Oct. 13, 2023 – About 7 million people in the U.S. have gotten the new COVID-19 vaccine as the nation heads into what health officials now consider cold, flu, and COVID season.
The new tally is about 3 million shots higher than the count reported a week ago. But uptake is lagging behind last season by about 600,000 doses.
CDC Director Mandy Cohen, MD, MPH, cited the 7 million shots when she got her own COVID booster on Thursday in California at a mobile clinic set up in a senior citizen community, The (San Jose, CA) Mercury News reported. The count of 7 million vaccines given since Sept. 12 was also reported by CNN and Reuters, citing the U.S. Department of Health and Human Services.
In its weekly update of virus metrics on its COVID Data Tracker website, the CDC doesn't usually report the number of COVID vaccines given. For the week ending Sept. 30, about 11% of all COVID tests reported to the CDC were positive, and the virus accounted for 1.6% of all emergency department visits.

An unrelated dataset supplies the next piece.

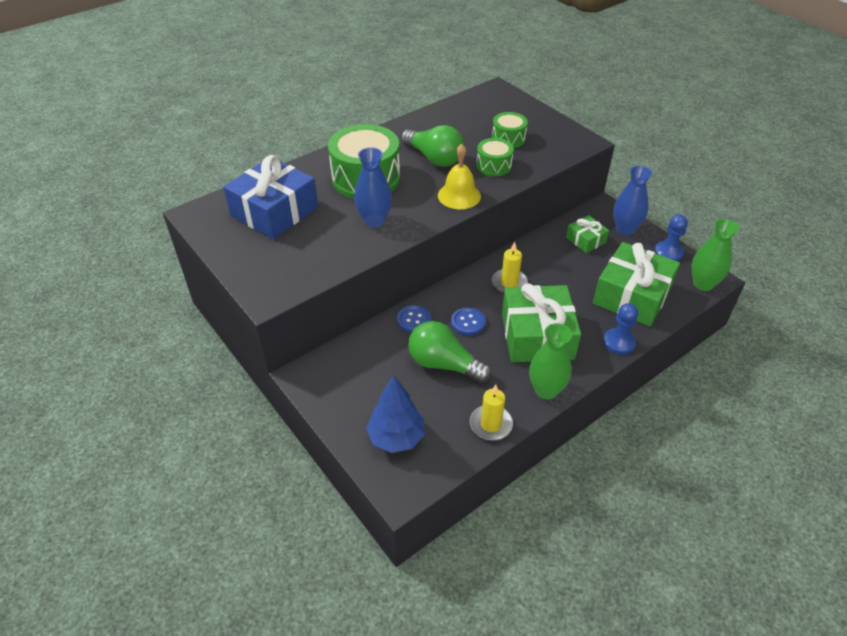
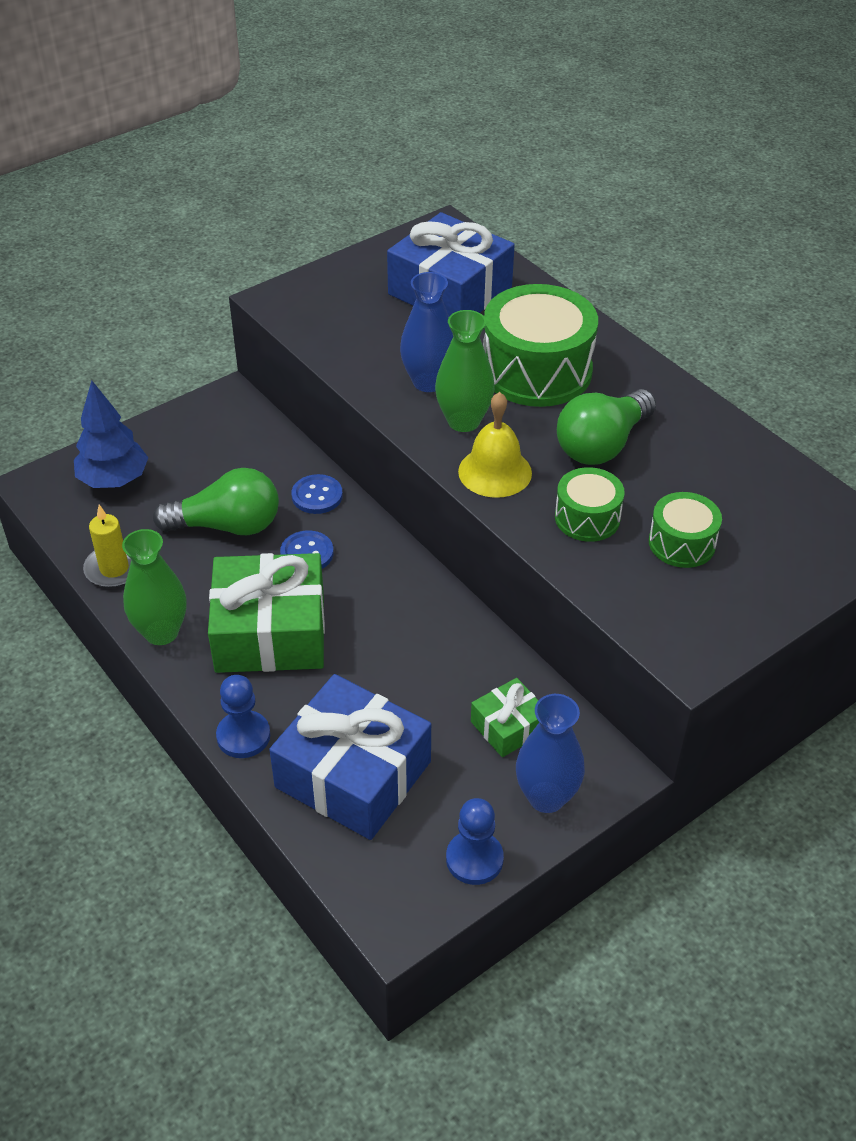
camera: 90 degrees right, 0 degrees up
(444, 364) = (227, 526): green light bulb -> green light bulb turned 60 degrees clockwise
(509, 283) = (392, 607): yellow candle -> none
(632, 296) = (353, 774): green gift -> blue gift
(703, 284) = (381, 900): green vase -> green vase (463, 421)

“October is the right time to get vaccinated,” Cohen told the Los Angeles Times. “As we get into late fall and winter … what we expect is to see more COVID circulation in November, December and January.”
This is the first time during the pandemic that the nation’s strategy has been to offer an annual fall COVID vaccine, similar to an annual flu shot. It’s also the first time that the rollout of updated vaccines has relied on the private sector, now that the federal public health emergency has ended. The rollout was marked by insurance problems and supply issues. The shots should be given at no out-of-pocket cost through either insurance coverage or federal programs.
A summary about COVID vaccines published this week by the CDC said that last year, COVID vaccines prevented 18.5 million hospitalizations and also prevented 3.2 million deaths.
“Currently, older adults (aged at least 65 years) and infants aged younger than 6 months are at highest risk for COVID-19-associated hospitalization,” the report stated. “During January 1-August 26, 2023, COVID-19-associated hospitalization rates among adults aged at least 75 years were two to three times as high as those among the next youngest age group (adults aged 65–74 years). Rates among infants aged younger than 6 months are similar to those among adults aged 65-74 years.”
The CDC recommends all people ages 6 months and older get the new COVID vaccine, which was made to better protect against current variants of SARS-CoV-2, the virus that causes COVID.